Gin Primo: il gin al sale di Romagna
Gin Primo è un gin artigianale italiano dal carattere fresco e originale. Nasce in Romagna dalla creatività di Premiata Officina Lugaresi.
La ricetta unisce ginepro, erbe aromatiche e sale marino di Cervia. Di conseguenza, il sorso appare balsamico, floreale e sapido.
Il sale non copre le botaniche. Al contrario, ne rende gli aromi più vivi e persistenti.
Il risultato è elegante, ma fuori dagli schemi. Inoltre, ogni assaggio racconta i profumi della costa romagnola.
Botaniche aromatiche e sale di Cervia
Il ginepro forma il cuore della ricetta. Infatti, dona note resinose, fresche e balsamiche.
L’erba Luigia aggiunge un aroma intenso di limone. Per questo, il profilo mantiene una piacevole vivacità agrumata.
La lavanda porta invece una nota floreale. Il suo profumo è dolce, erbaceo e leggermente agrumato.
La santolina cenere dona una sfumatura più amara. Inoltre, aggiunge intensità e un carattere aromatico mediterraneo.

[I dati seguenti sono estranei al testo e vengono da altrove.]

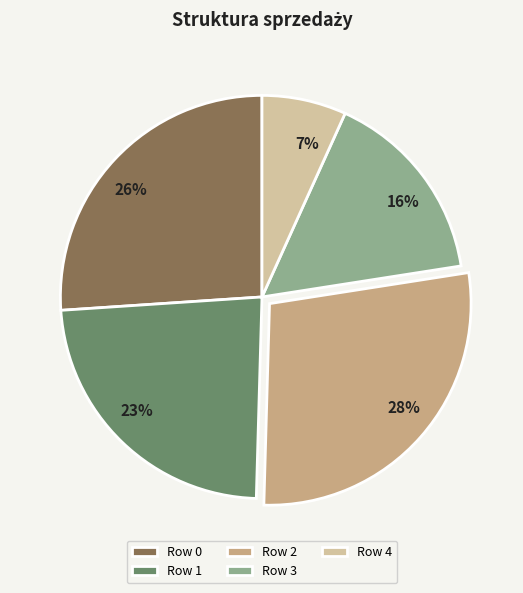

Does Row 2 account for over 50% of the chart?

No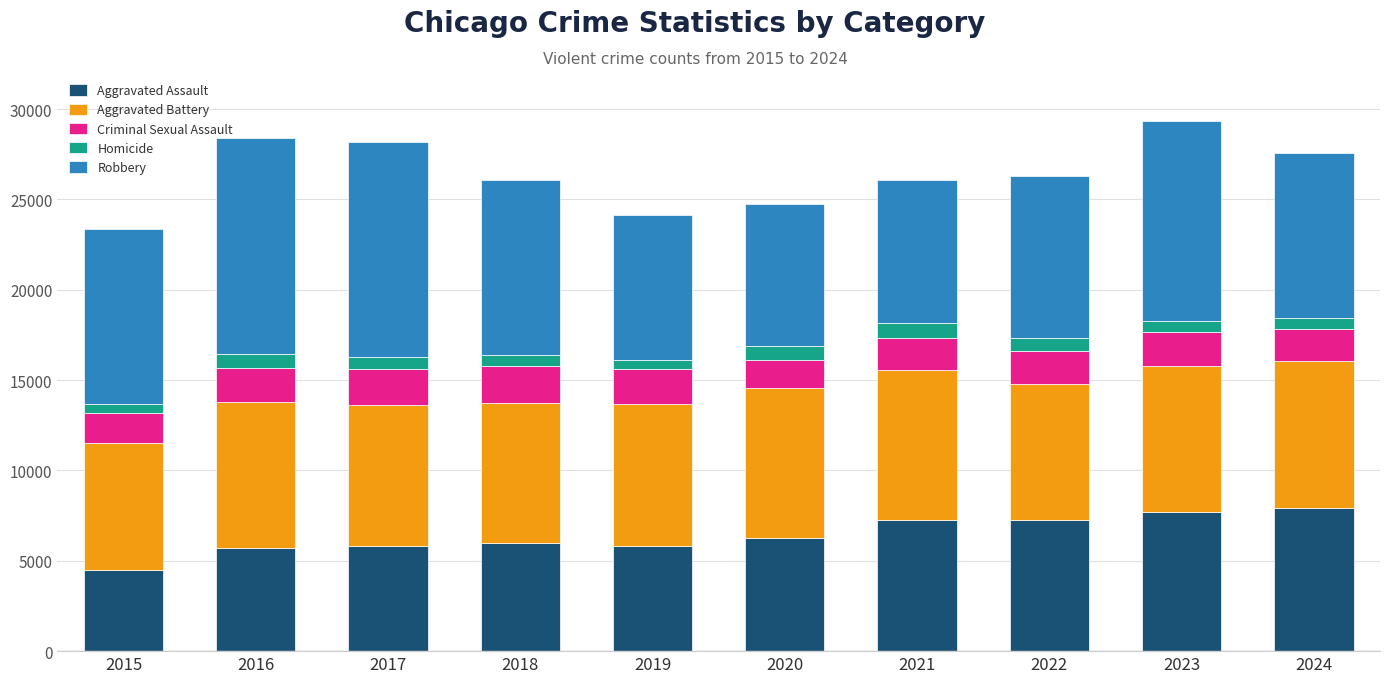

What is the maximum value for Aggravated Assault?

7901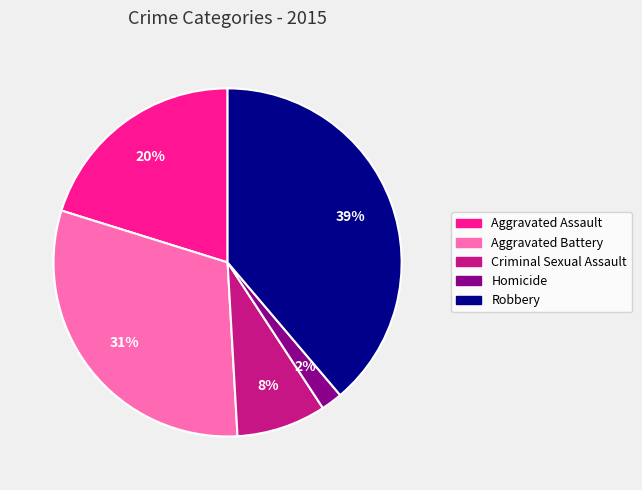

The Robbery slice represents 39% of the pie. True or false?

True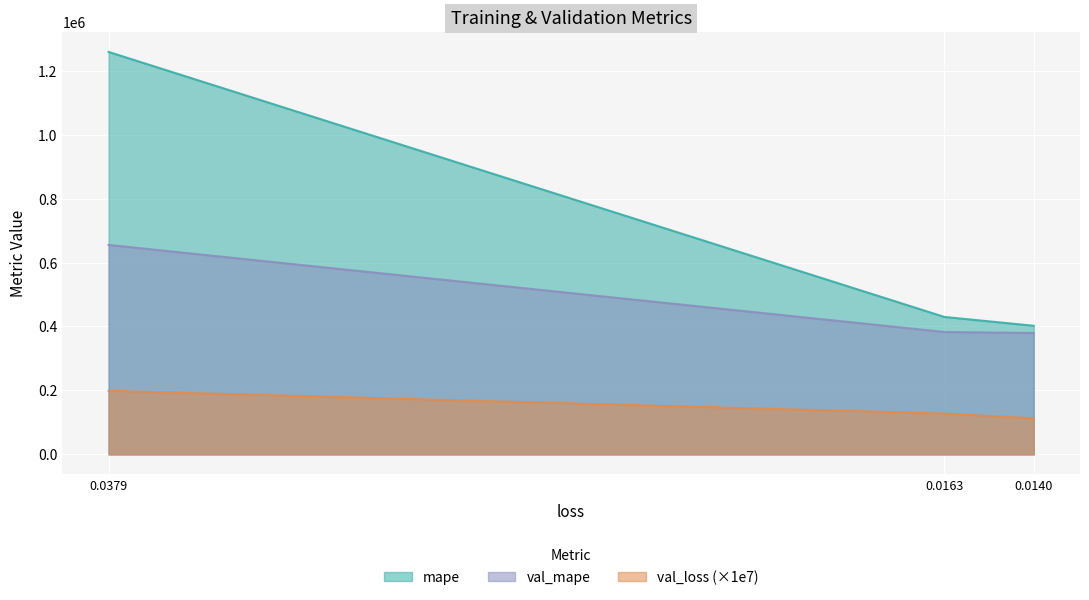

How many values in the val_loss series exceed 127599?

2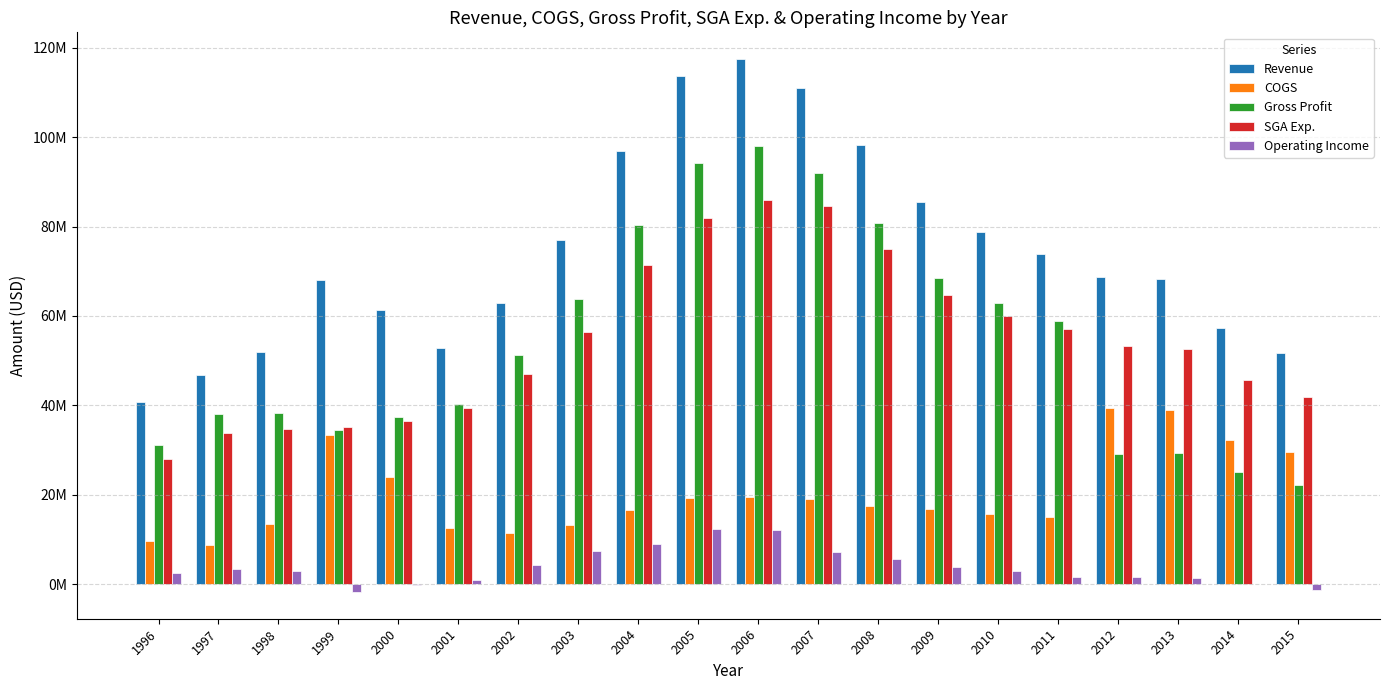

What are all the series names shown in the legend?

Revenue, COGS, Gross Profit, SGA Exp., Operating Income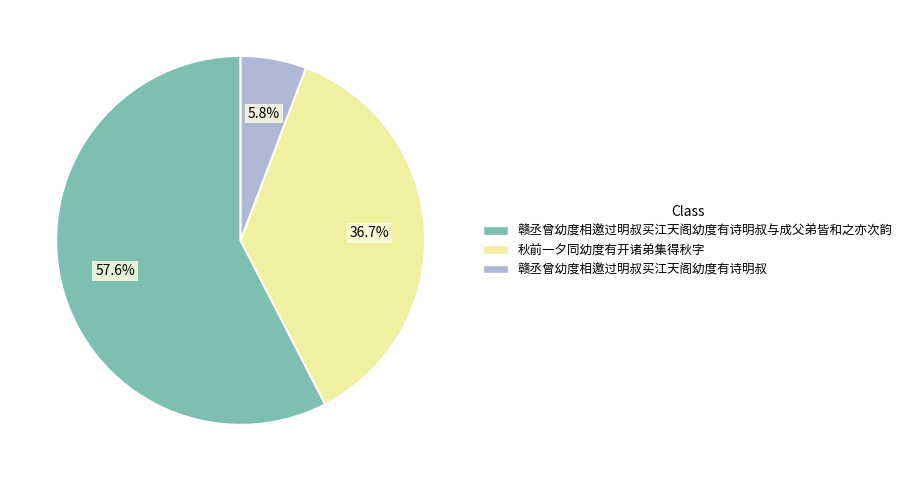

Do 赣丞曾幼度相邀过明叔买江天阁幼度有诗明叔与成父弟皆和之亦次韵 and 赣丞曾幼度相邀过明叔买江天阁幼度有诗明叔 together represent more than half of the pie?

Yes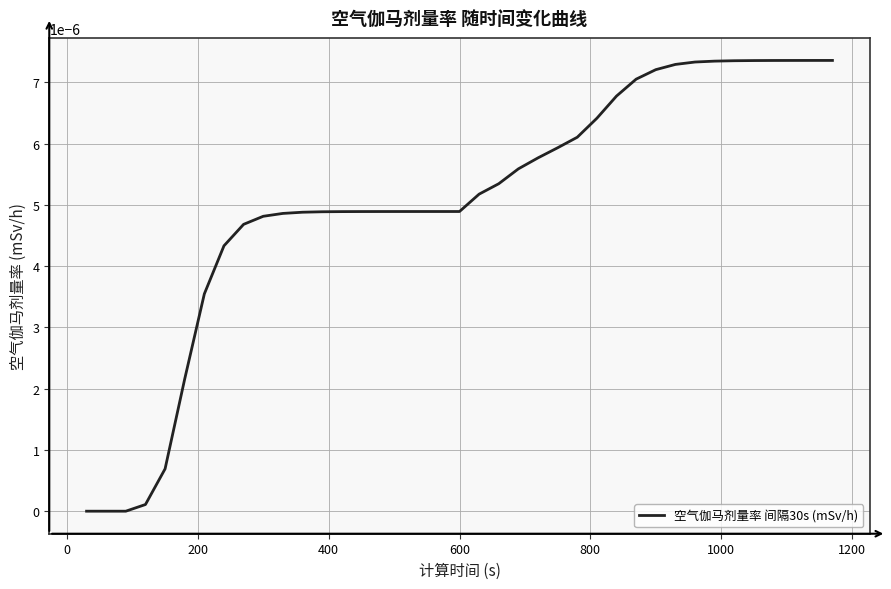

Is this an area chart (filled region under the line)?

No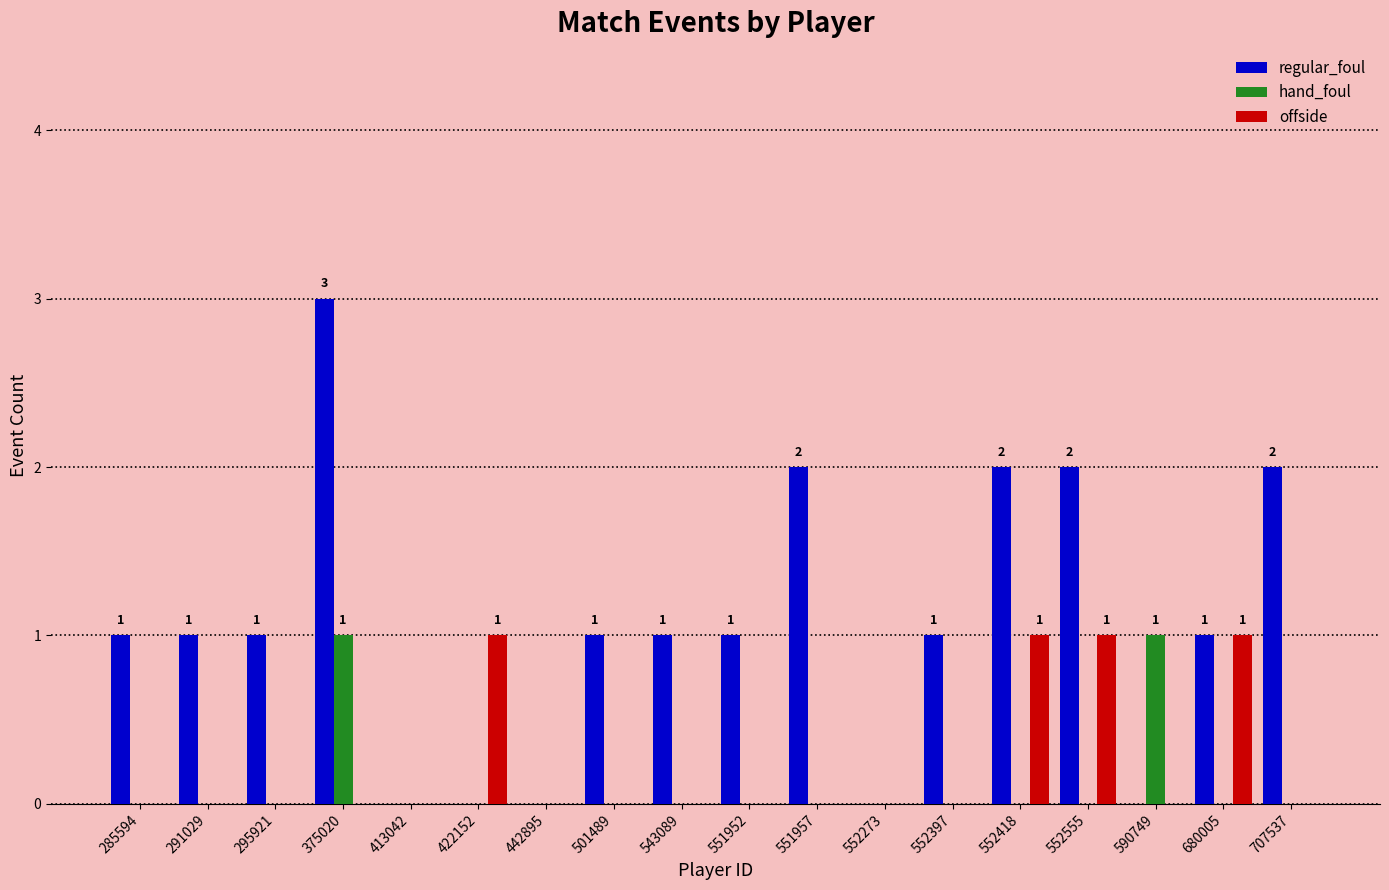

Which series has the largest total across all categories?

regular_foul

Infine, il sale marino integrale di Cervia lega ogni elemento. Il gusto diventa quindi più armonioso e riconoscibile.
Profilo sensoriale di Gin Primo
Alla vista, il gin appare limpido e cristallino. Il suo aspetto anticipa una degustazione fresca e pulita.
Al naso emerge subito il ginepro. Poi arrivano le note floreali della lavanda.
L’erba Luigia porta un profumo fresco di limone. Intanto, la santolina aggiunge una sfumatura verde e aromatica.
Il bouquet è intenso, ma ben ordinato. Inoltre, una lieve sensazione marina rende il profilo molto particolare.
Al palato, l’ingresso è fresco e balsamico. Il ginepro guida la prima parte del sorso.
Subito dopo emergono gli agrumi e i fiori. Di conseguenza, il gusto diventa più morbido e dinamico.
La santolina introduce una delicata nota amara. Invece, il sale dona profondità e maggiore equilibrio.
Il sorso resta asciutto e pulito. Tuttavia, conserva una piacevole rotondità.
Un finale sapido e balsamico
Il finale è lungo e ben definito. Inizialmente ritornano le note resinose del ginepro.
Poi emerge la freschezza dell’erba Luigia. Inoltre, la lavanda lascia una delicata traccia floreale.
Il sale prolunga la persistenza aromatica. Allo stesso tempo, rende la chiusura più intensa e sapida.
La santolina mantiene il gusto asciutto. Per questo, il finale non risulta mai pesante.
Infine, resta una piacevole sensazione marina. Il sorso invita quindi a una nuova degustazione.
Come degustare Gin Primo
Gin Primo può essere gustato liscio. In questo modo, il suo carattere sapido resta ben riconoscibile.
In alternativa, può essere servito con ghiaccio. Infatti, una lieve diluizione apre i profumi delle botaniche.
È ideale anche per preparare un Gin Tonic fresco. Tuttavia, è preferibile scegliere una tonica neutra e poco dolce.
Una tonica delicata lascia spazio al ginepro. Inoltre, non copre le note di lavanda e limone.
Come guarnizione puoi usare una scorza di limone. In alternativa, scegli un piccolo rametto di erba Luigia.
Evita decorazioni troppo intense. Potrebbero infatti alterare il particolare equilibrio della ricetta.
Un gin artigianale che racconta la Romagna
Questo gin nasce dal desiderio di trasformare la Romagna in un’esperienza da bere. Il mare, le erbe e i fiori diventano quindi parte del suo gusto.
Il sale di Cervia rappresenta l’elemento più originale. Infatti, dona al distillato una personalità rara e immediata.
Il ginepro conserva il legame con la tradizione. Invece, lavanda e santolina raccontano il paesaggio mediterraneo.
Gin Primo è adatto a chi cerca sapori diversi dal solito. Inoltre, si abbina bene sia alla degustazione sia alla miscelazione.
Fresco, floreale e sapido, lascia un ricordo preciso. Perciò, rappresenta anche una raffinata idea regalo.